Could you give every line of the items below as a numbered list, skipping any blank lines and leaving the pictures out?

Items from a question collection
--

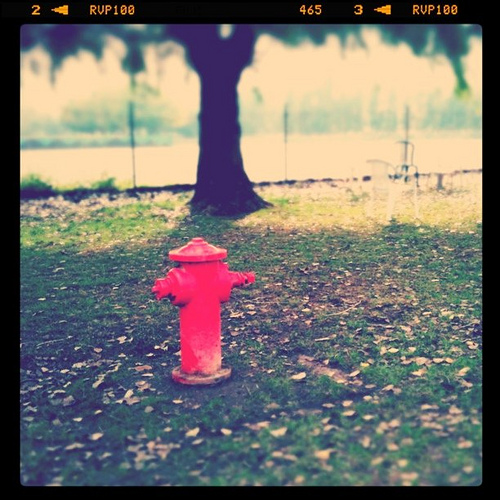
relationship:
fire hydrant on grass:
[142, 232, 260, 391] [20, 171, 482, 484]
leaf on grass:
[291, 373, 306, 383] [20, 171, 482, 484]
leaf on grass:
[271, 426, 286, 440] [20, 171, 482, 484]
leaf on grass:
[218, 426, 235, 437] [20, 171, 482, 484]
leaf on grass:
[185, 424, 200, 438] [20, 171, 482, 484]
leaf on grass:
[88, 431, 99, 443] [20, 171, 482, 484]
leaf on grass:
[315, 446, 332, 463] [20, 171, 482, 484]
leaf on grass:
[412, 369, 426, 376] [20, 171, 482, 484]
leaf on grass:
[457, 435, 472, 456] [20, 171, 482, 484]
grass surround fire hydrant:
[20, 171, 482, 484] [142, 232, 260, 391]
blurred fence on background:
[19, 100, 486, 194] [24, 30, 471, 216]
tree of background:
[22, 24, 486, 221] [24, 30, 471, 216]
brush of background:
[51, 74, 461, 150] [24, 30, 471, 216]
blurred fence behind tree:
[19, 100, 486, 194] [159, 24, 279, 213]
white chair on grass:
[350, 150, 409, 210] [250, 172, 498, 253]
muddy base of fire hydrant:
[169, 360, 234, 387] [142, 232, 260, 391]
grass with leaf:
[20, 171, 482, 484] [452, 406, 465, 417]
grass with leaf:
[20, 171, 482, 484] [408, 368, 429, 381]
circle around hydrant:
[193, 365, 263, 436] [115, 191, 305, 406]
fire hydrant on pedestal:
[142, 232, 260, 391] [167, 364, 246, 387]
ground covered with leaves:
[240, 218, 484, 463] [116, 379, 155, 422]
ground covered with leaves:
[240, 218, 484, 463] [257, 267, 419, 324]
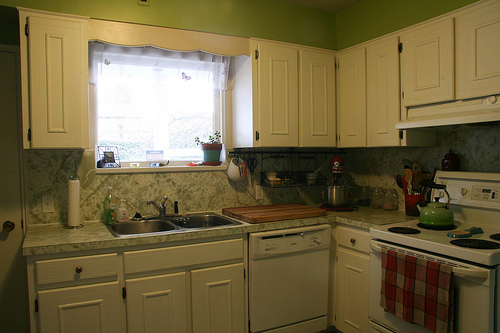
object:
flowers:
[216, 137, 220, 141]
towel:
[377, 248, 449, 332]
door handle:
[368, 239, 488, 279]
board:
[220, 203, 327, 225]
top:
[331, 207, 411, 233]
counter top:
[222, 204, 414, 233]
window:
[86, 43, 226, 167]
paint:
[203, 147, 221, 163]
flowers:
[193, 139, 201, 144]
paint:
[202, 143, 222, 149]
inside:
[113, 218, 172, 234]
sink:
[110, 217, 172, 237]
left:
[112, 214, 177, 234]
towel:
[66, 180, 84, 227]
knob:
[72, 264, 83, 274]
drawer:
[32, 250, 122, 286]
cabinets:
[230, 37, 300, 149]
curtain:
[90, 42, 232, 162]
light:
[93, 51, 220, 161]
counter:
[216, 201, 418, 233]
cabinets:
[21, 220, 127, 332]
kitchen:
[0, 0, 499, 332]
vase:
[200, 141, 223, 166]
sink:
[171, 211, 243, 229]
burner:
[414, 221, 458, 232]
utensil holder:
[403, 193, 429, 217]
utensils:
[400, 169, 412, 196]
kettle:
[413, 183, 454, 227]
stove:
[363, 170, 499, 331]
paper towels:
[66, 178, 81, 228]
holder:
[65, 174, 82, 231]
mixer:
[319, 155, 352, 208]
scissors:
[244, 158, 259, 188]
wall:
[23, 147, 335, 227]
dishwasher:
[247, 223, 330, 333]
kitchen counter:
[19, 208, 249, 256]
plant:
[193, 130, 225, 167]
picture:
[103, 152, 118, 165]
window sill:
[91, 161, 227, 174]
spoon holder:
[444, 226, 482, 239]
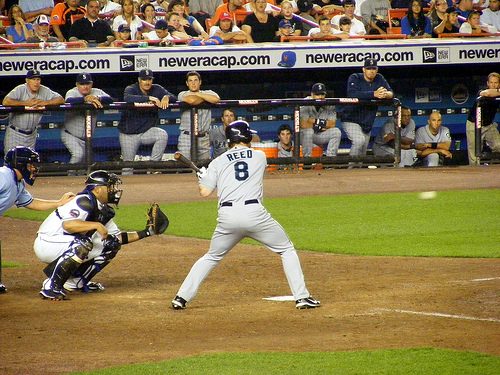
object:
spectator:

--

Answer to the task:
1. relationship:
2. fire hydrant on grass:
3. [142, 232, 260, 391] [20, 171, 482, 484]
4. leaf on grass:
5. [291, 373, 306, 383] [20, 171, 482, 484]
6. leaf on grass:
7. [271, 426, 286, 440] [20, 171, 482, 484]
8. leaf on grass:
9. [218, 426, 235, 437] [20, 171, 482, 484]
10. leaf on grass:
11. [185, 424, 200, 438] [20, 171, 482, 484]
12. leaf on grass:
13. [88, 431, 99, 443] [20, 171, 482, 484]
14. leaf on grass:
15. [315, 446, 332, 463] [20, 171, 482, 484]
16. leaf on grass:
17. [412, 369, 426, 376] [20, 171, 482, 484]
18. leaf on grass:
19. [457, 435, 472, 456] [20, 171, 482, 484]
20. grass surround fire hydrant:
21. [20, 171, 482, 484] [142, 232, 260, 391]
22. blurred fence on background:
23. [19, 100, 486, 194] [24, 30, 471, 216]
24. tree of background:
25. [22, 24, 486, 221] [24, 30, 471, 216]
26. brush of background:
27. [51, 74, 461, 150] [24, 30, 471, 216]
28. blurred fence behind tree:
29. [19, 100, 486, 194] [159, 24, 279, 213]
30. white chair on grass:
31. [350, 150, 409, 210] [250, 172, 498, 253]
32. muddy base of fire hydrant:
33. [169, 360, 234, 387] [142, 232, 260, 391]
34. grass with leaf:
35. [20, 171, 482, 484] [452, 406, 465, 417]
36. grass with leaf:
37. [20, 171, 482, 484] [408, 368, 429, 381]
38. circle around hydrant:
39. [193, 365, 263, 436] [115, 191, 305, 406]
40. fire hydrant on pedestal:
41. [142, 232, 260, 391] [167, 364, 246, 387]
42. ground covered with leaves:
43. [240, 218, 484, 463] [116, 379, 155, 422]
44. ground covered with leaves:
45. [240, 218, 484, 463] [257, 267, 419, 324]
46. object:
47. flowers:
48. [216, 137, 220, 141]
49. towel:
50. [377, 248, 449, 332]
51. door handle:
52. [368, 239, 488, 279]
53. board:
54. [220, 203, 327, 225]
55. top:
56. [331, 207, 411, 233]
57. counter top:
58. [222, 204, 414, 233]
59. window:
60. [86, 43, 226, 167]
61. paint:
62. [203, 147, 221, 163]
63. flowers:
64. [193, 139, 201, 144]
65. paint:
66. [202, 143, 222, 149]
67. inside:
68. [113, 218, 172, 234]
69. sink:
70. [110, 217, 172, 237]
71. left:
72. [112, 214, 177, 234]
73. towel:
74. [66, 180, 84, 227]
75. knob:
76. [72, 264, 83, 274]
77. drawer:
78. [32, 250, 122, 286]
79. cabinets:
80. [230, 37, 300, 149]
81. curtain:
82. [90, 42, 232, 162]
83. light:
84. [93, 51, 220, 161]
85. counter:
86. [216, 201, 418, 233]
87. cabinets:
88. [21, 220, 127, 332]
89. kitchen:
90. [0, 0, 499, 332]
91. vase:
92. [200, 141, 223, 166]
93. sink:
94. [171, 211, 243, 229]
95. burner:
96. [414, 221, 458, 232]
97. utensil holder:
98. [403, 193, 429, 217]
99. utensils:
100. [400, 169, 412, 196]
101. kettle:
102. [413, 183, 454, 227]
103. stove:
104. [363, 170, 499, 331]
105. paper towels:
106. [66, 178, 81, 228]
107. holder:
108. [65, 174, 82, 231]
109. mixer:
110. [319, 155, 352, 208]
111. scissors:
112. [244, 158, 259, 188]
113. wall:
114. [23, 147, 335, 227]
115. dishwasher:
116. [247, 223, 330, 333]
117. kitchen counter:
118. [19, 208, 249, 256]
119. plant:
120. [193, 130, 225, 167]
121. picture:
122. [103, 152, 118, 165]
123. window sill:
124. [91, 161, 227, 174]
125. spoon holder:
126. [444, 226, 482, 239]
127. object:
128. spectator:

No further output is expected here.